A couple of weeks ago, I gave you a brief introduction to one of my longest-standing hobbies, bell-ringing (not - as I delight in correcting people who clearly like to appear better informed than they actually are - 'campanology', which is the study of bells, not specifically their ringing. While there is a great overlap between the two, not all ringers are campanologists, and not all campanologists are ringers <climbs down from soapbox>).
Today, the lesson continues. Most ringing methods consist of each bell following the same path among the others in turn, and that path can be broken down into 'places', a place being the section that any one bell covers before another one begins the part where the first one began. Many beginners (myself included, many years ago) tend to learn the path from start to finish as one single pattern, ignoring these divisions. Hence, without some re-learning, they then find it difficult to ring a method that they have already learned if they are asked to ring it on a different bell. It's like describing the road from London to Glasgow, with which you may be familiar, if you're asked to start from Leeds; <thinks> it's actually more difficult, because you would probably have a pretty good idea where Leeds was anyway!
In the almost infinite collection of methods, there are families in which one method is the parent, or basic pattern, and others, while accorded their own identity, are actually derivatives of that parent method. Fairly early in my ringing career, I learned a method called Cambridge Surprise. If it's rung on six bells, then there are five 'places' in the basic pattern (because the sixth bell, the smallest one, follows a different pattern, like a piece of string that holds all the others together). Some years after becoming familiar with Cambridge Surprise, I underwent a very confusing introduction to two others called Primrose and Ipswich.
These two are both based on the pattern I knew but somehow, while understanding the principle, I could never get to grips with them while holding the bell-rope in my hand. In Primrose, those five 'places' are exactly the same as in Cambridge, but occur in a different sequence, while in Ipswich, each of them is split in half and all the halves are matched together in different pairs. This confusion very quickly got the name - in my vocabulary, at least - of Sliced and Diced Cambridge ... hence the heading for this week's blog.
That's just how this week has felt. When I first retired, I quickly adopted a fairly rigid pattern to my week. Tuesday, for example, was when I learned Welsh; Wednesday was shopping, Thursday was cooking, and Friday was washing. Gradually, some of these got adjusted for a variety of reasons and others ceased to occur every week, but there has still been a fairly consistent pattern to life. It only needs a couple of big interruptions, however, to upset the whole pattern completely.

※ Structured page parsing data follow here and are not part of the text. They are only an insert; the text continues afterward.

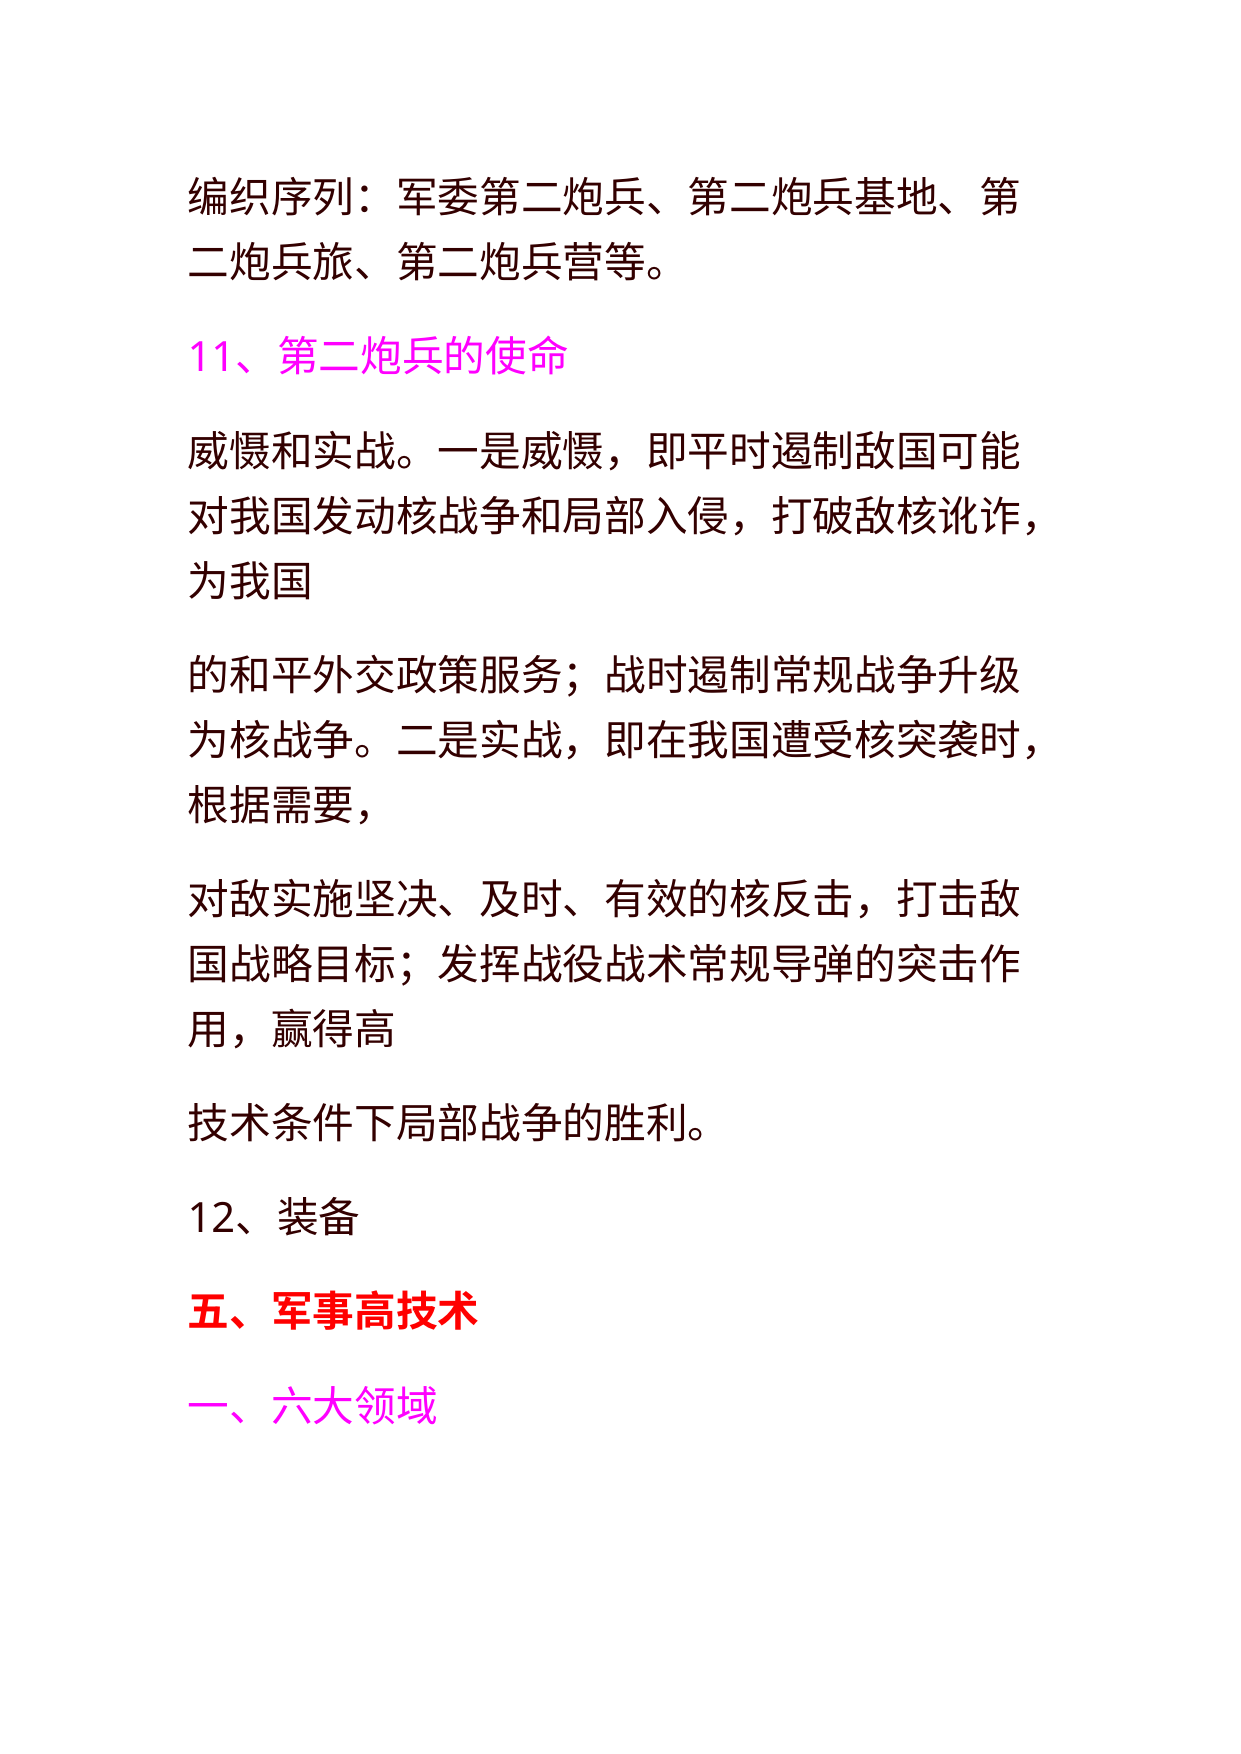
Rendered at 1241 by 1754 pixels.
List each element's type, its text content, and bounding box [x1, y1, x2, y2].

text 五、军事高技术 [187, 1276, 1053, 1341]
text 编织序列：军委第二炮兵、第二炮兵基地、第二炮兵旅、第二炮兵营等。 [187, 162, 1053, 292]
text 的和平外交政策服务；战时遏制常规战争升级为核战争。二是实战，即在我国遭受核突袭时，根据需要， [187, 639, 1053, 834]
text 12、装备 [187, 1182, 1053, 1247]
text 11、第二炮兵的使命 [187, 321, 1053, 386]
text 威慑和实战。一是威慑，即平时遏制敌国可能对我国发动核战争和局部入侵，打破敌核讹诈，为我国 [187, 415, 1053, 610]
text 一、六大领域 [187, 1370, 1053, 1435]
text 对敌实施坚决、及时、有效的核反击，打击敌国战略目标；发挥战役战术常规导弹的突击作用，赢得高 [187, 864, 1053, 1059]
text 技术条件下局部战争的胜利。 [187, 1088, 1053, 1153]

You already know about the genealogy course which takes up most of Mondays at the moment, so I won't go on about that. This week was further invaded by a trip on Wednesday to get the fresh water pump on the motorhome replaced, and then yesterday was completely devoted to Health & Safety. In the morning came a meeting with the churchwardens to discuss a number of matters, including revisions I have proposed to our official policy document, in order to make the standards that we are aiming to achieve a little more clear and consistent. Then in the afternoon I carried out my official inspection of the premises, and was accompanied by the churchwarden who was newly appointed earlier in the year, so she could see what is and what is not included in this exercise.
The effect on my week felt devastating ... although looking back from here, it clearly wasn't, because all the essential tasks were completed, just not in the same slots in my calendar. I've had to learn flexibility, something that is no bad challenge at any age! So, washing migrated to Tuesday, partly as a hangover from the fact of being away for a week in Worcestershire last month, shopping drifted to Thursday morning and cooking was abandoned as a separate exercise. I can live out of the freezer for a week with no undue hardship.
One evening, I noticed on my shelf the timetable for the major football competitions for the 2016-17 season, and realised that this weekend sees the start of the FA Cup. I quickly scoured the local fixtures to see which match I would go and watch. I decided upon Godmanchester, where the visiting team is Great Yarmouth. Then came the coup de grace of my week in the form of two e-mails reminding me that I shall be ringing for two weddings this afternoon, and that we are hosting a district ringing practice in the evening. Football may not be wicked, but there's definitely no rest this week!